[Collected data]
• • • •

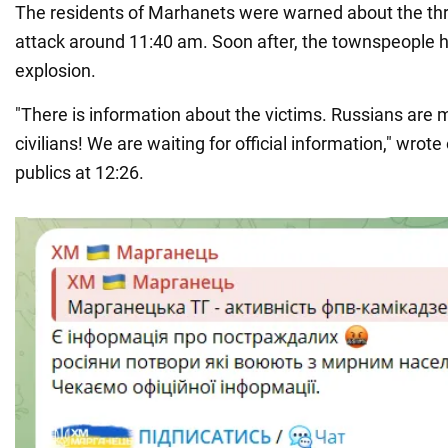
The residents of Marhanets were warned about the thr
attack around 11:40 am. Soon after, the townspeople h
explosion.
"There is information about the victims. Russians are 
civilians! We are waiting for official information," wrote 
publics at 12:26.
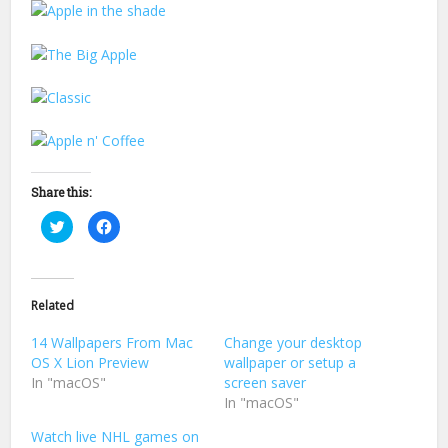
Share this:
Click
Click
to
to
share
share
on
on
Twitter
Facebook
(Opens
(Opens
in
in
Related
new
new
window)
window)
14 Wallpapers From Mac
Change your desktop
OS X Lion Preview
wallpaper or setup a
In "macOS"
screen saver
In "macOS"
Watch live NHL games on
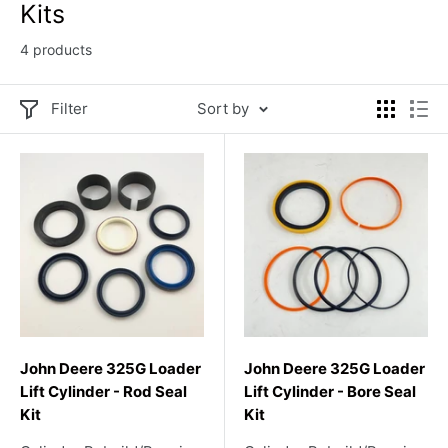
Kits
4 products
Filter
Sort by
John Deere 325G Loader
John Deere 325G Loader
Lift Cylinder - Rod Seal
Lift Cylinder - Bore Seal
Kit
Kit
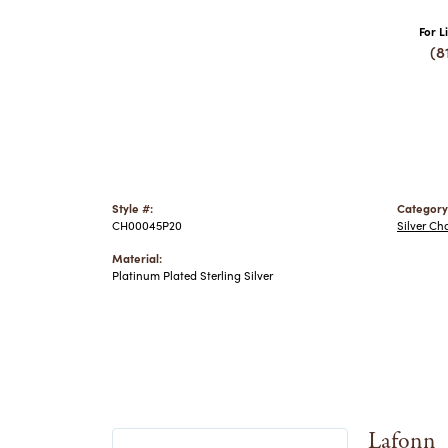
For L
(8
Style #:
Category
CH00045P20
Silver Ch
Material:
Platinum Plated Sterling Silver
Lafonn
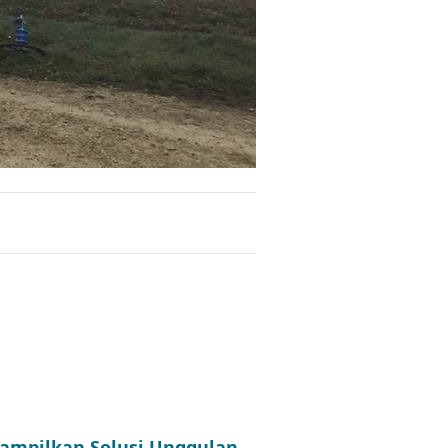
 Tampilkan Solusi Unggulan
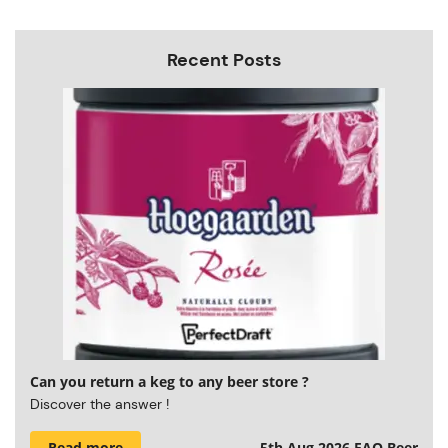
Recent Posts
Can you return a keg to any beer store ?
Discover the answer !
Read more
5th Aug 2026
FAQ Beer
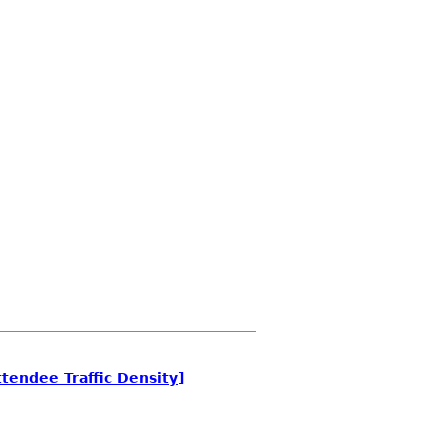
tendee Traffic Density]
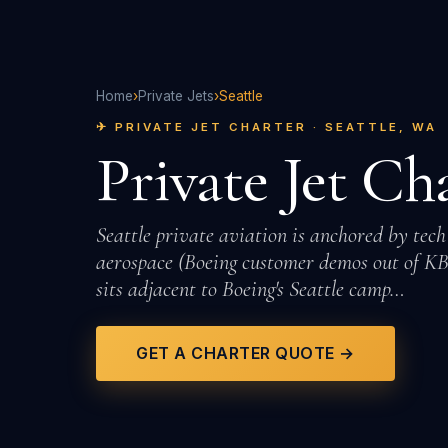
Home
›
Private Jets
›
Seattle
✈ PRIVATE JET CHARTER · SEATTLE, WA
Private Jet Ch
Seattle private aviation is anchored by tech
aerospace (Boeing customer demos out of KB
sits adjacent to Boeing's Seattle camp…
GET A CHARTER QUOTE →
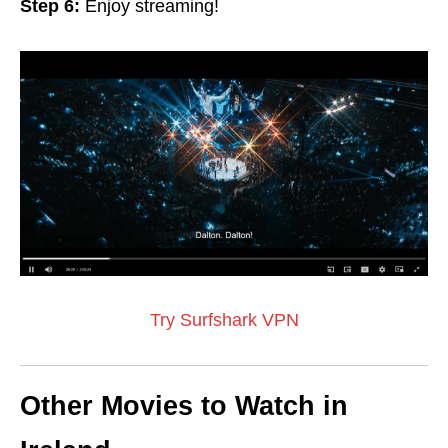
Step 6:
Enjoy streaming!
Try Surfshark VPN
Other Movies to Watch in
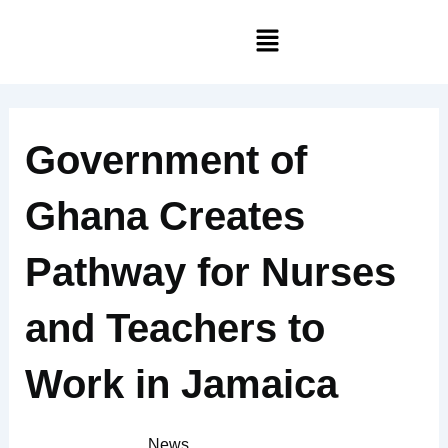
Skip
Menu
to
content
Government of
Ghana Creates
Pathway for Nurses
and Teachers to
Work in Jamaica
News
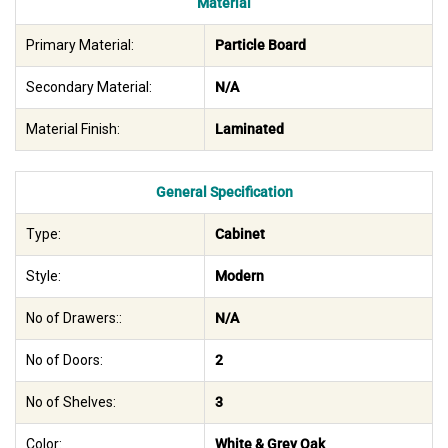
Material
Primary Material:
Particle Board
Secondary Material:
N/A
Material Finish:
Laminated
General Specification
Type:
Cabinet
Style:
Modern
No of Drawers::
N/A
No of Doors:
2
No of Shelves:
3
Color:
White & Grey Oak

• • • •

__Work task__.
Leave the pictures out and return each entry exactly.

__Result for this task__.
The residents of Marhanets were warned about the thr
attack around 11:40 am. Soon after, the townspeople h
explosion.
"There is information about the victims. Russians are 
civilians! We are waiting for official information," wrote 
publics at 12:26.
Share this:
Click
Click
to
to
share
share
on
on
Twitter
Facebook
(Opens
(Opens
in
in
Related
new
new
window)
window)
14 Wallpapers From Mac
Change your desktop
OS X Lion Preview
wallpaper or setup a
In "macOS"
screen saver
In "macOS"
Watch live NHL games on
Kits
4 products
Filter
Sort by
John Deere 325G Loader
John Deere 325G Loader
Lift Cylinder - Rod Seal
Lift Cylinder - Bore Seal
Kit
Kit
For L
(8
Style #:
Category
CH00045P20
Silver Ch
Material:
Platinum Plated Sterling Silver
Lafonn
 Tampilkan Solusi Unggulan
Recent Posts
Can you return a keg to any beer store ?
Discover the answer !
Read more
5th Aug 2026
FAQ Beer
tendee Traffic Density]
Home
›
Private Jets
›
Seattle
✈ PRIVATE JET CHARTER · SEATTLE, WA
Private Jet Ch
Seattle private aviation is anchored by tech
aerospace (Boeing customer demos out of KB
sits adjacent to Boeing's Seattle camp…
GET A CHARTER QUOTE →
Step 6:
Enjoy streaming!
Try Surfshark VPN
Other Movies to Watch in
Skip
Menu
to
content
Government of
Ghana Creates
Pathway for Nurses
and Teachers to
Work in Jamaica
News
Material
Primary Material:
Particle Board
Secondary Material:
N/A
Material Finish:
Laminated
General Specification
Type:
Cabinet
Style:
Modern
No of Drawers::
N/A
No of Doors:
2
No of Shelves:
3
Color:
White & Grey Oak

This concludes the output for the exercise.